先日土産を持ち帰り損ねたことで機嫌を損ねてしまったらしい。全面的にこちらが悪いので謝り倒しているが、なかなか機嫌を直してくれなかった。今は長門と話をしているようだ。
「提督もすっかり形なしだねー」
居場所をなくして甲板で彼方を見ていると、海上の北上からお声がかかった。見ると大井も一緒のようだった。
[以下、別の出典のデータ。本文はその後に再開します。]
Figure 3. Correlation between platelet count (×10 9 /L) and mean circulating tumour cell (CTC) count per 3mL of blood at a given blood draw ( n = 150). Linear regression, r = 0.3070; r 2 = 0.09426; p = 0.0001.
「私が悪いからどうしようもない。こういうときは下手に小細工をせず、誠意を見せ続けるしかないな」
「あら、分かってるんですね」
「分かっているとも。昔もあった。妹も弟もこうなると長かった。……大人というのは長く生きてる分若者より自分たちの方が正しいと思い込んでいることが多いが、決してそうとは限らない。大人が間違っていて子どもが正しいということもある。今回だってそういうパターンだよ」
はあ、とため息をつく。
「そういえば結局あの子は提督の養子ってことになるの?」
「いや、まだ法的には何もしてないよ。あの子の境遇を考えると養子縁組できるかどうかも怪しいしな……」
今回ホニアラに康奈を連れていくのは、駐在大使の長崎さんにその辺りのことを相談するためでもある。康奈たちを研究していたのがどの系列の組織なのかは分からないが、軍事関係とは直接関りがないであろう長崎さんはおそらくノータッチだ。戦災孤児ということでゴリ押しすればまず問題はないだろう。
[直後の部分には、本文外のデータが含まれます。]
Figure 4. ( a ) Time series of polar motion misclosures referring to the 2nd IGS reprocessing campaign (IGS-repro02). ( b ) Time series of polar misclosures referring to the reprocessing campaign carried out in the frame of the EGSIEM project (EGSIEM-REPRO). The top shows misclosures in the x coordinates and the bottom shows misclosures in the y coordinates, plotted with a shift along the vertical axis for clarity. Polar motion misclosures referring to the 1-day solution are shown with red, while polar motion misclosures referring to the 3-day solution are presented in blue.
「何か特別な事情を抱えてるんですか。過去の記憶がないというのは聞きましたけど」
「そんなところだ。いろいろと辛い目に遭ってきた子らしい」
「……そうですか」
大井はそれ以上特に何も聞いてこなかったが、きっと康奈のことを多少なりとも気にかけてくれるだろう、という感じがした。
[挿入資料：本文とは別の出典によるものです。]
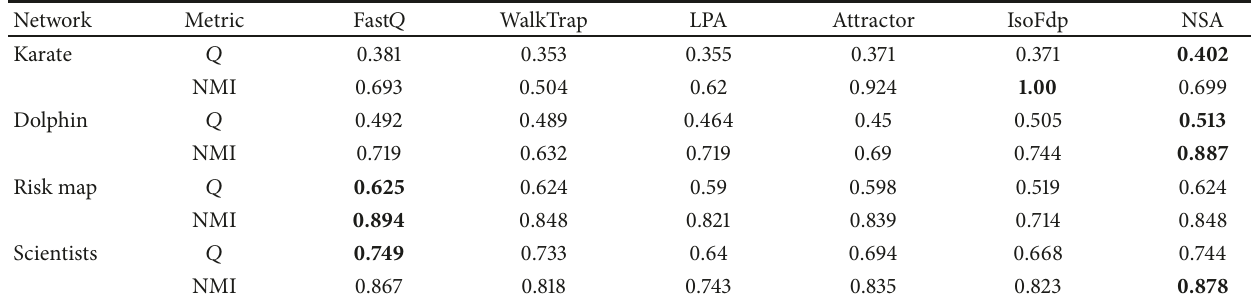
Figure 5: The dolphin social network . (a) The ground-truth community structure. (b) The community structure identified by our proposed method, NSA. Table 3: The experimental results on networks with ground-truth community structures. The largest values of the two measure metrics are typed in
北上はそんな大井のことをぼーっと見ているだけで、今一つ考えが読めないが。
「――提督」
そこに加賀が姿を見せた。あまり表情を動かすことのない加賀だが、もう半年以上の付き合いにもなるからか、彼女が焦っていることはすぐに分かった。
「どうかしたのか、加賀」
「前方に敵艦隊。……一体、初めて見るタイプの個体がいる」
「どんな?」
「小柄……けど、大きな尾があったわ。艦種は正直まだ何とも」
「分かった。総員、戦闘配置に。現場指揮は長門に任せる。補佐は加賀だ」
それだけ指示を出すと、護衛として同行していた艦隊のメンバーは次々と艤装を展開させて配置につく。
「では提督、少し出てくるぞ」
「ああ。任せた、長門」
北上たちを引き連れて長門が出撃していく。長門は今や練度も武蔵に勝るとも劣らない程になっており、名実ともにうちの艦隊の中心になりつつあった。
「……何か始まるの?」
長門がいなくなって不安に思ったのか、康奈がやって来た。
「深海棲艦が出たんだ。けど大丈夫。皆優秀だからね。すぐに倒して戻ってくる」
康奈と二人、敵艦隊に向かっていく艦隊のメンバーを見送る。
遠方の空模様が、少し怪しくなってきていた。